Pull out every line in the rows below that contains the string "matches", and copy each of those lines in full.

━━ SOURCE MATERIAL

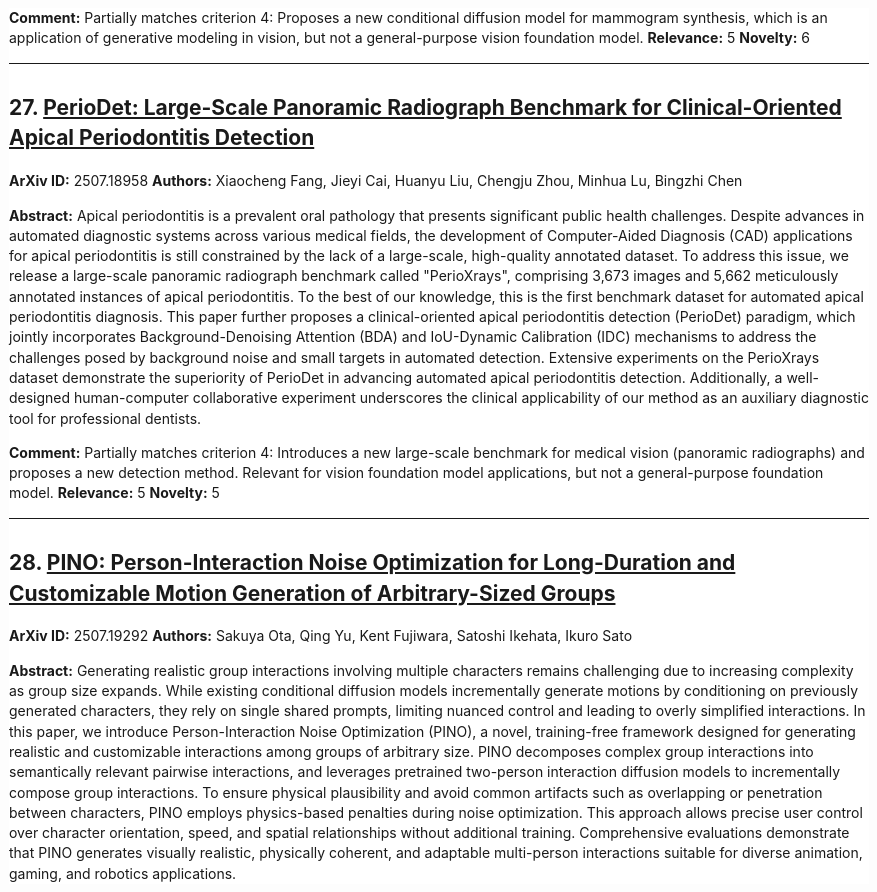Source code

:**Comment:** Partially matches criterion 4: Proposes a new conditional diffusion model for mammogram synthesis, which is an application of generative modeling in vision, but not a general-purpose vision foundation model.
**Relevance:** 5
**Novelty:** 6

---

## 27. [PerioDet: Large-Scale Panoramic Radiograph Benchmark for Clinical-Oriented Apical Periodontitis Detection](https://arxiv.org/abs/2507.18958) <a id="link27"></a>
**ArXiv ID:** 2507.18958
**Authors:** Xiaocheng Fang, Jieyi Cai, Huanyu Liu, Chengju Zhou, Minhua Lu, Bingzhi Chen

**Abstract:**  Apical periodontitis is a prevalent oral pathology that presents significant public health challenges. Despite advances in automated diagnostic systems across various medical fields, the development of Computer-Aided Diagnosis (CAD) applications for apical periodontitis is still constrained by the lack of a large-scale, high-quality annotated dataset. To address this issue, we release a large-scale panoramic radiograph benchmark called "PerioXrays", comprising 3,673 images and 5,662 meticulously annotated instances of apical periodontitis. To the best of our knowledge, this is the first benchmark dataset for automated apical periodontitis diagnosis. This paper further proposes a clinical-oriented apical periodontitis detection (PerioDet) paradigm, which jointly incorporates Background-Denoising Attention (BDA) and IoU-Dynamic Calibration (IDC) mechanisms to address the challenges posed by background noise and small targets in automated detection. Extensive experiments on the PerioXrays dataset demonstrate the superiority of PerioDet in advancing automated apical periodontitis detection. Additionally, a well-designed human-computer collaborative experiment underscores the clinical applicability of our method as an auxiliary diagnostic tool for professional dentists.

**Comment:** Partially matches criterion 4: Introduces a new large-scale benchmark for medical vision (panoramic radiographs) and proposes a new detection method. Relevant for vision foundation model applications, but not a general-purpose foundation model.
**Relevance:** 5
**Novelty:** 5

---

## 28. [PINO: Person-Interaction Noise Optimization for Long-Duration and Customizable Motion Generation of Arbitrary-Sized Groups](https://arxiv.org/abs/2507.19292) <a id="link28"></a>
**ArXiv ID:** 2507.19292
**Authors:** Sakuya Ota, Qing Yu, Kent Fujiwara, Satoshi Ikehata, Ikuro Sato

**Abstract:**  Generating realistic group interactions involving multiple characters remains challenging due to increasing complexity as group size expands. While existing conditional diffusion models incrementally generate motions by conditioning on previously generated characters, they rely on single shared prompts, limiting nuanced control and leading to overly simplified interactions. In this paper, we introduce Person-Interaction Noise Optimization (PINO), a novel, training-free framework designed for generating realistic and customizable interactions among groups of arbitrary size. PINO decomposes complex group interactions into semantically relevant pairwise interactions, and leverages pretrained two-person interaction diffusion models to incrementally compose group interactions. To ensure physical plausibility and avoid common artifacts such as overlapping or penetration between characters, PINO employs physics-based penalties during noise optimization. This approach allows precise user control over character orientation, speed, and spatial relationships without additional training. Comprehensive evaluations demonstrate that PINO generates visually realistic, physically coherent, and adaptable multi-person interactions suitable for diverse animation, gaming, and robotics applications.
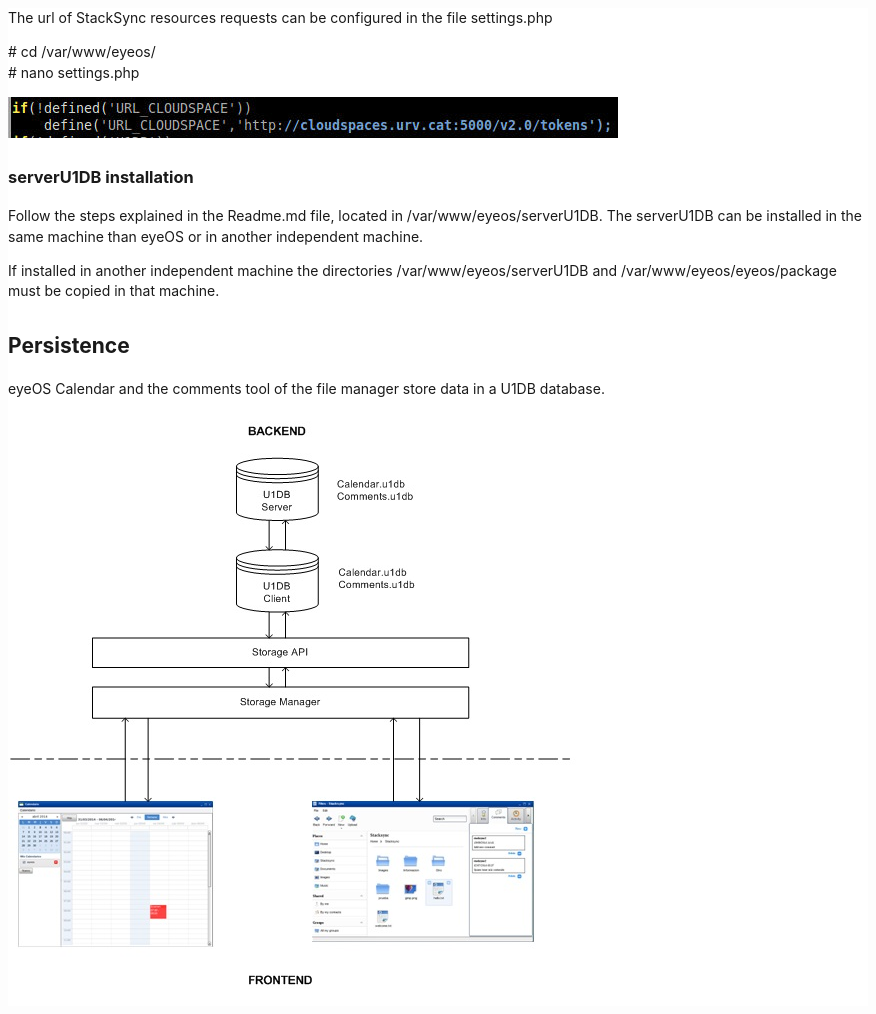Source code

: The url of StackSync resources requests can be configured in the file settings.php

\# cd /var/www/eyeos/  
\# nano settings.php

![](img/token_oautUrl.jpg)


### serverU1DB installation

Follow the steps explained in the Readme.md file, located in /var/www/eyeos/serverU1DB. The serverU1DB can be installed in the same machine than eyeOS or in another independent machine.

If installed in another independent machine the directories /var/www/eyeos/serverU1DB and /var/www/eyeos/eyeos/package must be copied in that machine.


## Persistence

eyeOS Calendar and the comments tool of the file manager store data in a U1DB database.

![](img/diagrama_Persistencia_Grafica.jpg)

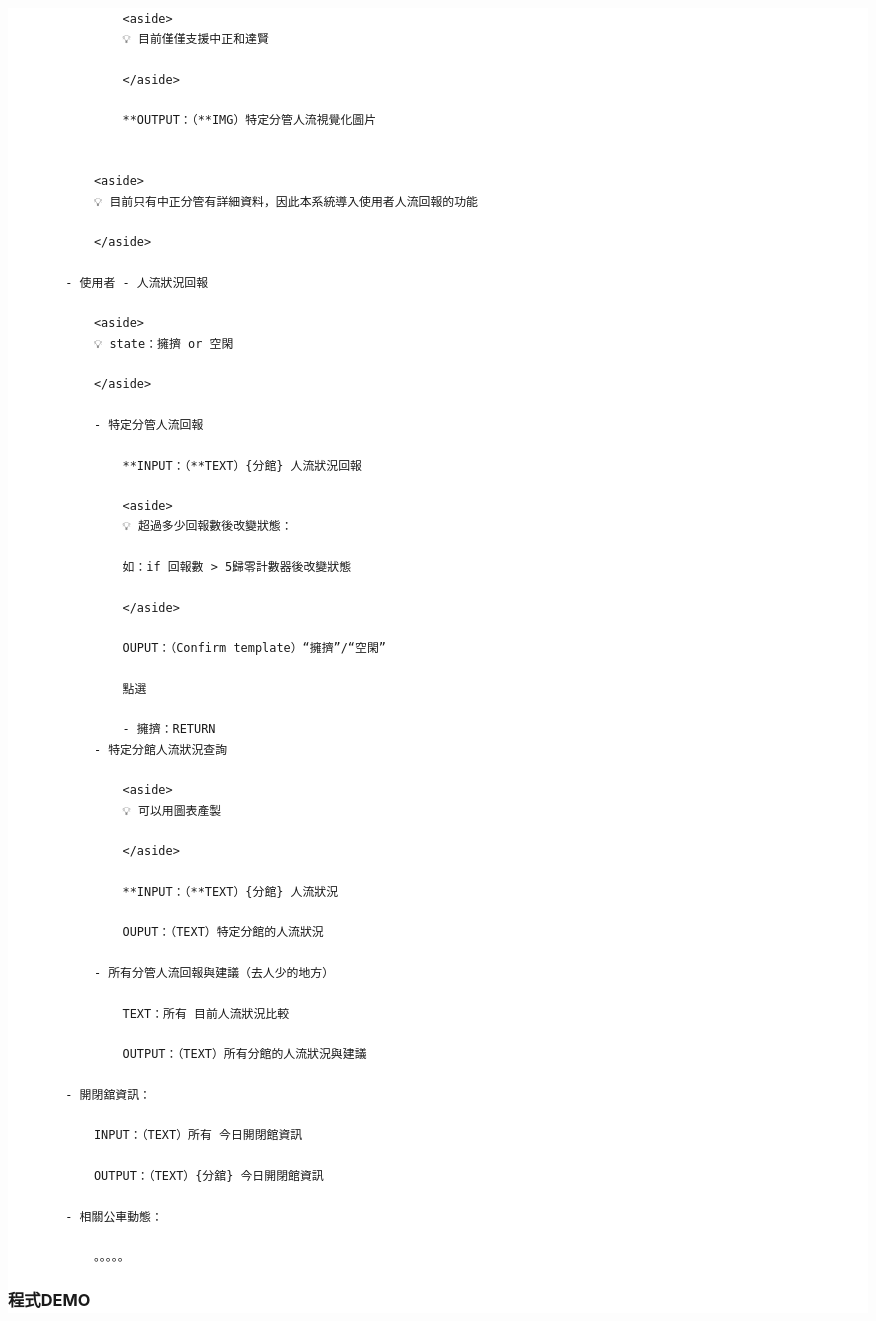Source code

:                     <aside>
                    💡 目前僅僅支援中正和達賢
                    
                    </aside>
                    
                    **OUTPUT：（**IMG）特定分管人流視覺化圖片
                    
                
                <aside>
                💡 目前只有中正分管有詳細資料，因此本系統導入使用者人流回報的功能
                
                </aside>
                
            - 使用者 - 人流狀況回報
                
                <aside>
                💡 state：擁擠 or 空閑
                
                </aside>
                
                - 特定分管人流回報
                    
                    **INPUT：（**TEXT）{分館} 人流狀況回報
                    
                    <aside>
                    💡 超過多少回報數後改變狀態：
                    
                    如：if 回報數 > 5歸零計數器後改變狀態 
                    
                    </aside>
                    
                    OUPUT：（Confirm template）“擁擠”/“空閑”
                    
                    點選
                    
                    - 擁擠：RETURN
                - 特定分館人流狀況查詢
                    
                    <aside>
                    💡 可以用圖表產製
                    
                    </aside>
                    
                    **INPUT：（**TEXT）{分館} 人流狀況
                    
                    OUPUT：（TEXT）特定分館的人流狀況
                    
                - 所有分管人流回報與建議（去人少的地方）
                    
                    TEXT：所有 目前人流狀況比較
                    
                    OUTPUT：（TEXT）所有分館的人流狀況與建議
                    
            - 開閉舘資訊：
                
                INPUT：（TEXT）所有 今日開閉館資訊
                
                OUTPUT：（TEXT）{分舘} 今日開閉館資訊
                
            - 相關公車動態：
                
                。。。。。
                

### 程式DEMO
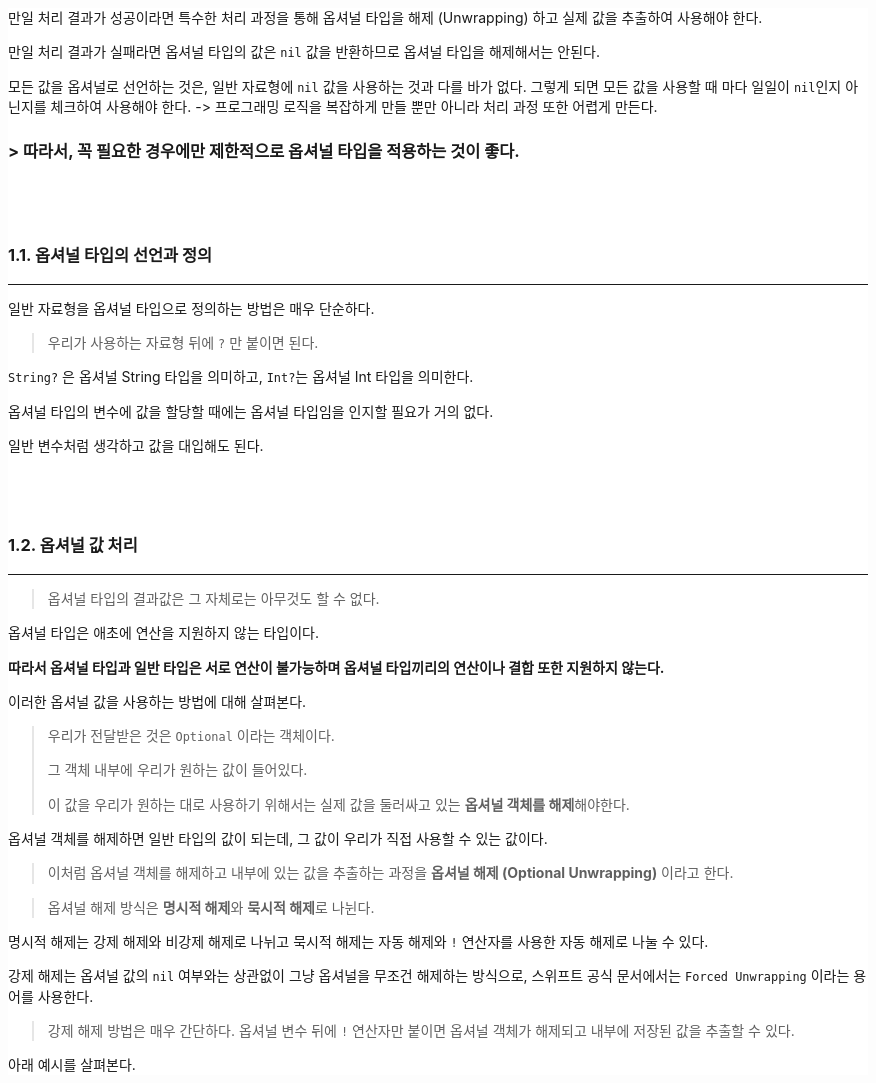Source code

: 만일 처리 결과가 성공이라면 특수한 처리 과정을 통해 옵셔널 타입을 해제 (Unwrapping) 하고 실제 값을 추출하여 사용해야 한다.

만일 처리 결과가 실패라면 옵셔널 타입의 값은 `nil` 값을 반환하므로 옵셔널 타입을 해제해서는 안된다.

모든 값을 옵셔널로 선언하는 것은, 일반 자료형에 `nil` 값을 사용하는 것과 다를 바가 없다. 그렇게 되면 모든 값을 사용할 때 마다 일일이 `nil`인지 아닌지를 체크하여 사용해야 한다. -> 프로그래밍 로직을 복잡하게 만들 뿐만 아니라 처리 과정 또한 어렵게 만든다.

### > 따라서, 꼭 필요한 경우에만 제한적으로 옵셔널 타입을 적용하는 것이 좋다.

<br>
<br>

### 1.1. 옵셔널 타입의 선언과 정의
---

일반 자료형을 옵셔널 타입으로 정의하는 방법은 매우 단순하다.

> 우리가 사용하는 자료형 뒤에 `?` 만 붙이면 된다.

`String?` 은 옵셔널 String 타입을 의미하고, `Int?`는 옵셔널 Int 타입을 의미한다.

옵셔널 타입의 변수에 값을 할당할 때에는 옵셔널 타입임을 인지할 필요가 거의 없다.

일반 변수처럼 생각하고 값을 대입해도 된다.

<br>
<br>

### 1.2. 옵셔널 값 처리
---

> 옵셔널 타입의 결과값은 그 자체로는 아무것도 할 수 없다.

옵셔널 타입은 애초에 연산을 지원하지 않는 타입이다.

**따라서 옵셔널 타입과 일반 타입은 서로 연산이 불가능하며 옵셔널 타입끼리의 연산이나 결합 또한 지원하지 않는다.**

이러한 옵셔널 값을 사용하는 방법에 대해 살펴본다.

> 우리가 전달받은 것은 `Optional` 이라는 객체이다.
>
> 그 객체 내부에 우리가 원하는 값이 들어있다. 
>
> 이 값을 우리가 원하는 대로 사용하기 위해서는 실제 값을 둘러싸고 있는 **옵셔널 객체를 해제**해야한다.

옵셔널 객체를 해제하면 일반 타입의 값이 되는데, 그 값이 우리가 직접 사용할 수 있는 값이다.

> 이처럼 옵셔널 객체를 해제하고 내부에 있는 값을 추출하는 과정을 **옵셔널 해제 (Optional Unwrapping)** 이라고 한다.

> 옵셔널 해제 방식은 **명시적 해제**와 **묵시적 해제**로 나뉜다.

명시적 해제는 강제 해제와 비강제 해제로 나뉘고 묵시적 해제는 자동 해제와 `!` 연산자를 사용한 자동 해제로 나눌 수 있다.

강제 해제는 옵셔널 값의 `nil` 여부와는 상관없이 그냥 옵셔널을 무조건 해제하는 방식으로, 스위프트 공식 문서에서는 `Forced Unwrapping` 이라는 용어를 사용한다.

>  강제 해제 방법은 매우 간단하다. 옵셔널 변수 뒤에 `!` 연산자만 붙이면 옵셔널 객체가 해제되고 내부에 저장된 값을 추출할 수 있다.

아래 예시를 살펴본다.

━━━━

ANSWER AREA >>
:**Comment:** Partially matches criterion 4: Proposes a new conditional diffusion model for mammogram synthesis, which is an application of generative modeling in vision, but not a general-purpose vision foundation model.
**Comment:** Partially matches criterion 4: Introduces a new large-scale benchmark for medical vision (panoramic radiographs) and proposes a new detection method. Relevant for vision foundation model applications, but not a general-purpose foundation model.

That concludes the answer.